[[ DATA RECORDS open ]]

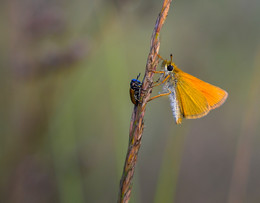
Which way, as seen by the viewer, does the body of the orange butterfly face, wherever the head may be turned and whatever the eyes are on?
to the viewer's left
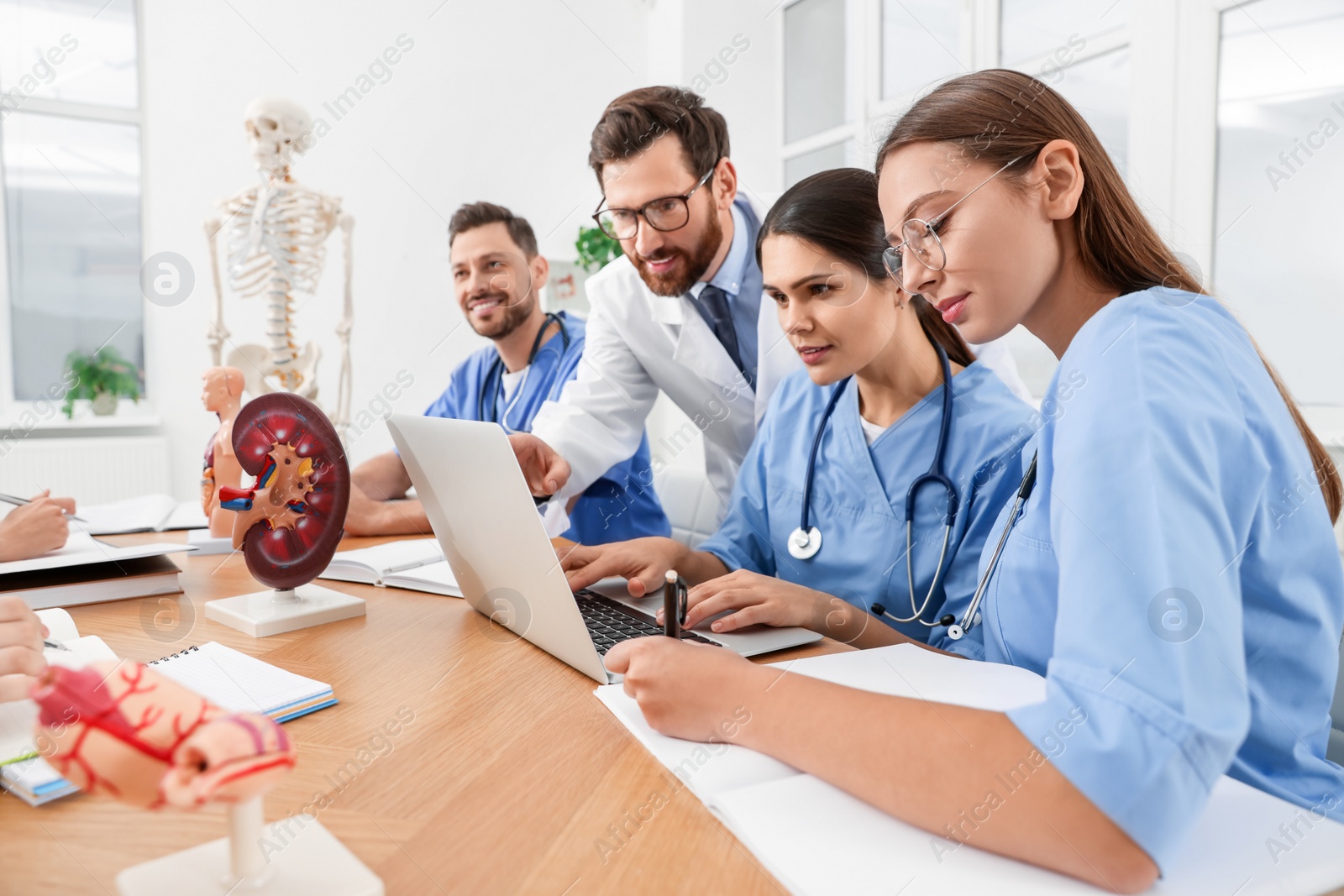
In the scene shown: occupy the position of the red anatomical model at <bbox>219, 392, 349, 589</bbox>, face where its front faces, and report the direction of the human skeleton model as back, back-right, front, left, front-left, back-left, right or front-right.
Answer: back

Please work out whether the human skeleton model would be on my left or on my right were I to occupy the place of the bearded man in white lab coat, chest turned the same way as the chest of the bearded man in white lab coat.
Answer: on my right

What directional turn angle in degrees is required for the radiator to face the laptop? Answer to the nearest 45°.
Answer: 0° — it already faces it

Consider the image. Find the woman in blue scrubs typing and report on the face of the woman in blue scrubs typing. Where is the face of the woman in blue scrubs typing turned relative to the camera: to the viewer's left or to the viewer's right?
to the viewer's left

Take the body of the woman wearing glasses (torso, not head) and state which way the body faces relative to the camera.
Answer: to the viewer's left

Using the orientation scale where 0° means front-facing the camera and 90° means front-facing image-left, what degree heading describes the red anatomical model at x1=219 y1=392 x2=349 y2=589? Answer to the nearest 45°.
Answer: approximately 0°

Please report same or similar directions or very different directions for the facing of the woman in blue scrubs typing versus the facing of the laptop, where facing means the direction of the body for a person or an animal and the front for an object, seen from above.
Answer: very different directions

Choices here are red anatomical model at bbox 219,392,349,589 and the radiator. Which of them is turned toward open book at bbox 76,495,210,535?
the radiator

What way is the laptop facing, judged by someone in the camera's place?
facing away from the viewer and to the right of the viewer

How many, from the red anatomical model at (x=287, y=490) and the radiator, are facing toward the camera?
2
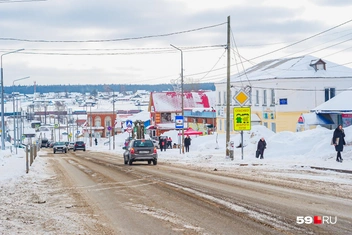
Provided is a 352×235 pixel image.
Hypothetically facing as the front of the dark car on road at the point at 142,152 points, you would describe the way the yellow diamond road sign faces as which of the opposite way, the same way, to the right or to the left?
the opposite way

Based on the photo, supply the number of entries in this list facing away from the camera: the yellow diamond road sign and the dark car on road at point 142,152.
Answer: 1

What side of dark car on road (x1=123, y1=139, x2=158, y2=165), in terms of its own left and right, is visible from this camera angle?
back

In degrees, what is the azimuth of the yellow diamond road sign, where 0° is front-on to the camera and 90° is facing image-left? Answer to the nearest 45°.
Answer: approximately 0°

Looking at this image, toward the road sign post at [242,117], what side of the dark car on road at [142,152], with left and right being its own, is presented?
right

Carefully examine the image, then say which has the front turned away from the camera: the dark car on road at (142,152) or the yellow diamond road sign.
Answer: the dark car on road

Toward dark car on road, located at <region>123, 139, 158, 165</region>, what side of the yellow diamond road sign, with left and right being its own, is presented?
right

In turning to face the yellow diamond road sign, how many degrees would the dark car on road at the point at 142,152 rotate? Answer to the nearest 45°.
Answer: approximately 90° to its right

[[ DATA RECORDS closed ]]

WHAT IS BEING ASKED: Reproduce every line of the listing above word for word, omitting the pictures.

REPLY TO THE EXERCISE:
Which way, as seen by the viewer, does the body of the orange butterfly face, wherever the head may be turned and whatever the eyes are on?
to the viewer's left
In the scene shown: occupy the position of the red anatomical model at <bbox>219, 392, 349, 589</bbox>, face where its front faces, and report the direction of the human skeleton model as back, back-right, front, left, front-left, back-left, right or front-right.
Answer: back

Please work out whether the human skeleton model would be on my left or on my right were I to occupy the place of the bearded man in white lab coat, chest turned the same way as the chest of the bearded man in white lab coat.
Answer: on my right

What directional turn angle in degrees is required for the radiator to face the laptop? Answer to the nearest 45°.
Answer: 0° — it already faces it

Consider the image. Find the woman in blue scrubs typing and report on the face of the woman in blue scrubs typing. Where is the face of the woman in blue scrubs typing turned relative to the camera: to the viewer's left or to the viewer's right?
to the viewer's left

Take the body of the woman wearing glasses (torso, not head) and state which way the body faces relative to the camera.
Answer: to the viewer's left

Using the orientation scale where 0° means front-facing the camera and 90° means front-facing image-left, what degree heading describes the red anatomical model at x1=219 y1=392 x2=349 y2=589? Answer to the nearest 45°.
Answer: approximately 0°

Please report same or similar directions or very different directions for the facing of the woman in blue scrubs typing versus the facing of the laptop, where facing means the direction of the body for a person or an animal and the front for an object, seen from above.
Answer: very different directions

Choices here are red anatomical model at bbox 219,392,349,589 and the radiator. Which of them is turned toward open book at bbox 76,495,210,535?
the radiator

What way is the laptop facing, judged by someone in the camera's place?
facing away from the viewer and to the right of the viewer

How many, from the red anatomical model at (x=287, y=490) and the radiator, are facing toward the camera?
2
Provided is a 352×235 pixel image.
Hypothetically facing as the front of the dark car on road at the point at 142,152 points, you would describe the way the yellow diamond road sign faces as which of the opposite way, the same way, to the right or to the left?
the opposite way

Based on the photo, supply the number of entries in this list facing away from the camera: the yellow diamond road sign and the dark car on road at point 142,152.
Answer: 1

What side of dark car on road (x1=123, y1=139, x2=158, y2=165), in terms of its own left and right, is visible from this camera angle?
back

In degrees, what is the azimuth of the yellow diamond road sign, where 0° is front-on to the camera and 90° is facing image-left? Answer to the nearest 45°.
Answer: approximately 0°

Looking at this image, toward the road sign post at [242,117], what side of the dark car on road at [142,152], with left and right being its own, is presented?
right

Carefully examine the image, then say which has the front turned away from the camera: the dark car on road at (142,152) or the yellow diamond road sign.
Answer: the dark car on road

Toward dark car on road, located at <region>123, 139, 158, 165</region>, what side of the yellow diamond road sign, with left and right being its own, is presented?
right

In turning to face the yellow diamond road sign, how many degrees would the dark car on road at the point at 142,152 rotate? Answer to the nearest 45°.
Answer: approximately 90° to its right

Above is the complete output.